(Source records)
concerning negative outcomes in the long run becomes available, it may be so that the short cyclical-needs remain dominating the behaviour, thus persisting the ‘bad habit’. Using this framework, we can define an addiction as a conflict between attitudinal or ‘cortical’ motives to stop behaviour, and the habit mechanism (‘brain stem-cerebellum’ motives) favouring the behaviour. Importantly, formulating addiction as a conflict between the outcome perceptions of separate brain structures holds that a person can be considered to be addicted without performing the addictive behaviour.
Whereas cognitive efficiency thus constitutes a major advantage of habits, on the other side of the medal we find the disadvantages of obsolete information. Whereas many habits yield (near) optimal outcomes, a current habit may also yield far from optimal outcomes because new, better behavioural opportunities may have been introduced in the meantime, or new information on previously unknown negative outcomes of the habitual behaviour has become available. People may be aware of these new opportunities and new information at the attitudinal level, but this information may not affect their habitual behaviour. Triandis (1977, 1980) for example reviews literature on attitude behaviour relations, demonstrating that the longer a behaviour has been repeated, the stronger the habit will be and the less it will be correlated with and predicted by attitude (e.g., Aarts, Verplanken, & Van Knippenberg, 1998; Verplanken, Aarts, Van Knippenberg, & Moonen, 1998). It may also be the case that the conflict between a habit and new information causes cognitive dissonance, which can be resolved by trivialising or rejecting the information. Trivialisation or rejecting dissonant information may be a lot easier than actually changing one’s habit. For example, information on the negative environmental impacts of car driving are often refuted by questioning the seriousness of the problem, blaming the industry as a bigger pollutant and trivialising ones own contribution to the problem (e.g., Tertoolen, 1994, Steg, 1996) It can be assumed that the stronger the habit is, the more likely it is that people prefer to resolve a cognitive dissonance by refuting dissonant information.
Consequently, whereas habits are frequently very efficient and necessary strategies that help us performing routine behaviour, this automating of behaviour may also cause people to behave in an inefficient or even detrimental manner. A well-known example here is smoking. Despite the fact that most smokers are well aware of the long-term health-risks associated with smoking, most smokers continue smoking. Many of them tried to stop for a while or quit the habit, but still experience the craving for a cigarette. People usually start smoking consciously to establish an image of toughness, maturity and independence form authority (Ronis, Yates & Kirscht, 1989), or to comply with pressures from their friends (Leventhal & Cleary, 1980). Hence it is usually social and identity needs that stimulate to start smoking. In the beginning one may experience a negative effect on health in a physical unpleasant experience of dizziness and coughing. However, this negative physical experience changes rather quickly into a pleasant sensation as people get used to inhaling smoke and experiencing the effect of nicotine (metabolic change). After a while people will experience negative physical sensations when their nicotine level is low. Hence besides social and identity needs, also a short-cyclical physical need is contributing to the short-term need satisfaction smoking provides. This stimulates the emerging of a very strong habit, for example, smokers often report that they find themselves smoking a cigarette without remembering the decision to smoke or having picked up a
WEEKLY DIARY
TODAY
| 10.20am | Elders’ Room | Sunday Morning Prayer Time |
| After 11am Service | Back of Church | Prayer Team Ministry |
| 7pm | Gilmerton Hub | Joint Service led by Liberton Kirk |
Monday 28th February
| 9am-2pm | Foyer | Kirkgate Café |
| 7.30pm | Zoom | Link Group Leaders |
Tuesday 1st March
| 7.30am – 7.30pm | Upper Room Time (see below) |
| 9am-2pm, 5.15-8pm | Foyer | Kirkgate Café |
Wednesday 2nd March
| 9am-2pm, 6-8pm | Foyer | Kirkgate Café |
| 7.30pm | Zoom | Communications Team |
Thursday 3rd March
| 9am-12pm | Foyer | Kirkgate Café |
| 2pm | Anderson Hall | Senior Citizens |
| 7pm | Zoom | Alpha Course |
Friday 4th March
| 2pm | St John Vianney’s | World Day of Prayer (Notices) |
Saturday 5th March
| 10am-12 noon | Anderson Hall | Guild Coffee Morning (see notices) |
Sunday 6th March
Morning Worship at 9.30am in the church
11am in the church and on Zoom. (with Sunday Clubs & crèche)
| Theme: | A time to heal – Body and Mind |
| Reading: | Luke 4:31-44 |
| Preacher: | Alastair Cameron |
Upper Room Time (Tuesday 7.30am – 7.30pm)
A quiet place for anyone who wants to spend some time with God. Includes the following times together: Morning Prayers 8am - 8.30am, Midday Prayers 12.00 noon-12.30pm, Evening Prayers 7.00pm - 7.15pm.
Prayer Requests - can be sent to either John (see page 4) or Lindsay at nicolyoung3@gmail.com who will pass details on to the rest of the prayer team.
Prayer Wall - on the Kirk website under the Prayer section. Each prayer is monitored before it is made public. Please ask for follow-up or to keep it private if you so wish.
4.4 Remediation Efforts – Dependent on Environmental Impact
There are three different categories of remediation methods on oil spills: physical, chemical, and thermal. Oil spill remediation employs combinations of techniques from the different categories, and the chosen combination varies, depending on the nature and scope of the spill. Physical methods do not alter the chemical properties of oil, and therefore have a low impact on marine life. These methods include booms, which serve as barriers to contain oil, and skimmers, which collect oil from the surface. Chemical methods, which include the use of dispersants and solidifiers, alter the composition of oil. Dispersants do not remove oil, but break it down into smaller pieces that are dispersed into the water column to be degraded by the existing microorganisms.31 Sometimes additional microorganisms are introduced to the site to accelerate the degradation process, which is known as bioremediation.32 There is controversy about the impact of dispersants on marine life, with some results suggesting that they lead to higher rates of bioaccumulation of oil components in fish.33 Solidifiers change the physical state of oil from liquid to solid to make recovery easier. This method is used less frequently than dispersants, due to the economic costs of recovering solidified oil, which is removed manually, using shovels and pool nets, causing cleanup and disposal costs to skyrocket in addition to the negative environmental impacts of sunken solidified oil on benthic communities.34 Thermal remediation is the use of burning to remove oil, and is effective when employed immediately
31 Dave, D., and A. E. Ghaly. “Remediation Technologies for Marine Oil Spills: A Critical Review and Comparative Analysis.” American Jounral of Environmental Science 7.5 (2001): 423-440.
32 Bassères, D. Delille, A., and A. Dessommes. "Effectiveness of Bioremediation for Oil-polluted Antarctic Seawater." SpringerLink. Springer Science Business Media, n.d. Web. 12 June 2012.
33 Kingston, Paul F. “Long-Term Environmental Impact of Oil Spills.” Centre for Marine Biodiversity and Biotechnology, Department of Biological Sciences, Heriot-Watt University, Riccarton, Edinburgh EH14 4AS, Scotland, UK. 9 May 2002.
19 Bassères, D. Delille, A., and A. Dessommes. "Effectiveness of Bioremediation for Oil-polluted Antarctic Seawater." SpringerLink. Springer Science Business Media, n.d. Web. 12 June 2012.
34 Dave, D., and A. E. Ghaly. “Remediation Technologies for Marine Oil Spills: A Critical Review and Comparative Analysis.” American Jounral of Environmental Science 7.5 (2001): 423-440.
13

**Task details**:
The response must restate every entry word for word.

**Reply**:
concerning negative outcomes in the long run becomes available, it may be so that the short cyclical-needs remain dominating the behaviour, thus persisting the ‘bad habit’. Using this framework, we can define an addiction as a conflict between attitudinal or ‘cortical’ motives to stop behaviour, and the habit mechanism (‘brain stem-cerebellum’ motives) favouring the behaviour. Importantly, formulating addiction as a conflict between the outcome perceptions of separate brain structures holds that a person can be considered to be addicted without performing the addictive behaviour.
Whereas cognitive efficiency thus constitutes a major advantage of habits, on the other side of the medal we find the disadvantages of obsolete information. Whereas many habits yield (near) optimal outcomes, a current habit may also yield far from optimal outcomes because new, better behavioural opportunities may have been introduced in the meantime, or new information on previously unknown negative outcomes of the habitual behaviour has become available. People may be aware of these new opportunities and new information at the attitudinal level, but this information may not affect their habitual behaviour. Triandis (1977, 1980) for example reviews literature on attitude behaviour relations, demonstrating that the longer a behaviour has been repeated, the stronger the habit will be and the less it will be correlated with and predicted by attitude (e.g., Aarts, Verplanken, & Van Knippenberg, 1998; Verplanken, Aarts, Van Knippenberg, & Moonen, 1998). It may also be the case that the conflict between a habit and new information causes cognitive dissonance, which can be resolved by trivialising or rejecting the information. Trivialisation or rejecting dissonant information may be a lot easier than actually changing one’s habit. For example, information on the negative environmental impacts of car driving are often refuted by questioning the seriousness of the problem, blaming the industry as a bigger pollutant and trivialising ones own contribution to the problem (e.g., Tertoolen, 1994, Steg, 1996) It can be assumed that the stronger the habit is, the more likely it is that people prefer to resolve a cognitive dissonance by refuting dissonant information.
Consequently, whereas habits are frequently very efficient and necessary strategies that help us performing routine behaviour, this automating of behaviour may also cause people to behave in an inefficient or even detrimental manner. A well-known example here is smoking. Despite the fact that most smokers are well aware of the long-term health-risks associated with smoking, most smokers continue smoking. Many of them tried to stop for a while or quit the habit, but still experience the craving for a cigarette. People usually start smoking consciously to establish an image of toughness, maturity and independence form authority (Ronis, Yates & Kirscht, 1989), or to comply with pressures from their friends (Leventhal & Cleary, 1980). Hence it is usually social and identity needs that stimulate to start smoking. In the beginning one may experience a negative effect on health in a physical unpleasant experience of dizziness and coughing. However, this negative physical experience changes rather quickly into a pleasant sensation as people get used to inhaling smoke and experiencing the effect of nicotine (metabolic change). After a while people will experience negative physical sensations when their nicotine level is low. Hence besides social and identity needs, also a short-cyclical physical need is contributing to the short-term need satisfaction smoking provides. This stimulates the emerging of a very strong habit, for example, smokers often report that they find themselves smoking a cigarette without remembering the decision to smoke or having picked up a
WEEKLY DIARY
TODAY
| 10.20am | Elders’ Room | Sunday Morning Prayer Time |
| After 11am Service | Back of Church | Prayer Team Ministry |
| 7pm | Gilmerton Hub | Joint Service led by Liberton Kirk |
Monday 28th February
| 9am-2pm | Foyer | Kirkgate Café |
| 7.30pm | Zoom | Link Group Leaders |
Tuesday 1st March
| 7.30am – 7.30pm | Upper Room Time (see below) |
| 9am-2pm, 5.15-8pm | Foyer | Kirkgate Café |
Wednesday 2nd March
| 9am-2pm, 6-8pm | Foyer | Kirkgate Café |
| 7.30pm | Zoom | Communications Team |
Thursday 3rd March
| 9am-12pm | Foyer | Kirkgate Café |
| 2pm | Anderson Hall | Senior Citizens |
| 7pm | Zoom | Alpha Course |
Friday 4th March
| 2pm | St John Vianney’s | World Day of Prayer (Notices) |
Saturday 5th March
| 10am-12 noon | Anderson Hall | Guild Coffee Morning (see notices) |
Sunday 6th March
Morning Worship at 9.30am in the church
11am in the church and on Zoom. (with Sunday Clubs & crèche)
| Theme: | A time to heal – Body and Mind |
| Reading: | Luke 4:31-44 |
| Preacher: | Alastair Cameron |
Upper Room Time (Tuesday 7.30am – 7.30pm)
A quiet place for anyone who wants to spend some time with God. Includes the following times together: Morning Prayers 8am - 8.30am, Midday Prayers 12.00 noon-12.30pm, Evening Prayers 7.00pm - 7.15pm.
Prayer Requests - can be sent to either John (see page 4) or Lindsay at nicolyoung3@gmail.com who will pass details on to the rest of the prayer team.
Prayer Wall - on the Kirk website under the Prayer section. Each prayer is monitored before it is made public. Please ask for follow-up or to keep it private if you so wish.
4.4 Remediation Efforts – Dependent on Environmental Impact
There are three different categories of remediation methods on oil spills: physical, chemical, and thermal. Oil spill remediation employs combinations of techniques from the different categories, and the chosen combination varies, depending on the nature and scope of the spill. Physical methods do not alter the chemical properties of oil, and therefore have a low impact on marine life. These methods include booms, which serve as barriers to contain oil, and skimmers, which collect oil from the surface. Chemical methods, which include the use of dispersants and solidifiers, alter the composition of oil. Dispersants do not remove oil, but break it down into smaller pieces that are dispersed into the water column to be degraded by the existing microorganisms.31 Sometimes additional microorganisms are introduced to the site to accelerate the degradation process, which is known as bioremediation.32 There is controversy about the impact of dispersants on marine life, with some results suggesting that they lead to higher rates of bioaccumulation of oil components in fish.33 Solidifiers change the physical state of oil from liquid to solid to make recovery easier. This method is used less frequently than dispersants, due to the economic costs of recovering solidified oil, which is removed manually, using shovels and pool nets, causing cleanup and disposal costs to skyrocket in addition to the negative environmental impacts of sunken solidified oil on benthic communities.34 Thermal remediation is the use of burning to remove oil, and is effective when employed immediately
31 Dave, D., and A. E. Ghaly. “Remediation Technologies for Marine Oil Spills: A Critical Review and Comparative Analysis.” American Jounral of Environmental Science 7.5 (2001): 423-440.
32 Bassères, D. Delille, A., and A. Dessommes. "Effectiveness of Bioremediation for Oil-polluted Antarctic Seawater." SpringerLink. Springer Science Business Media, n.d. Web. 12 June 2012.
33 Kingston, Paul F. “Long-Term Environmental Impact of Oil Spills.” Centre for Marine Biodiversity and Biotechnology, Department of Biological Sciences, Heriot-Watt University, Riccarton, Edinburgh EH14 4AS, Scotland, UK. 9 May 2002.
19 Bassères, D. Delille, A., and A. Dessommes. "Effectiveness of Bioremediation for Oil-polluted Antarctic Seawater." SpringerLink. Springer Science Business Media, n.d. Web. 12 June 2012.
34 Dave, D., and A. E. Ghaly. “Remediation Technologies for Marine Oil Spills: A Critical Review and Comparative Analysis.” American Jounral of Environmental Science 7.5 (2001): 423-440.
13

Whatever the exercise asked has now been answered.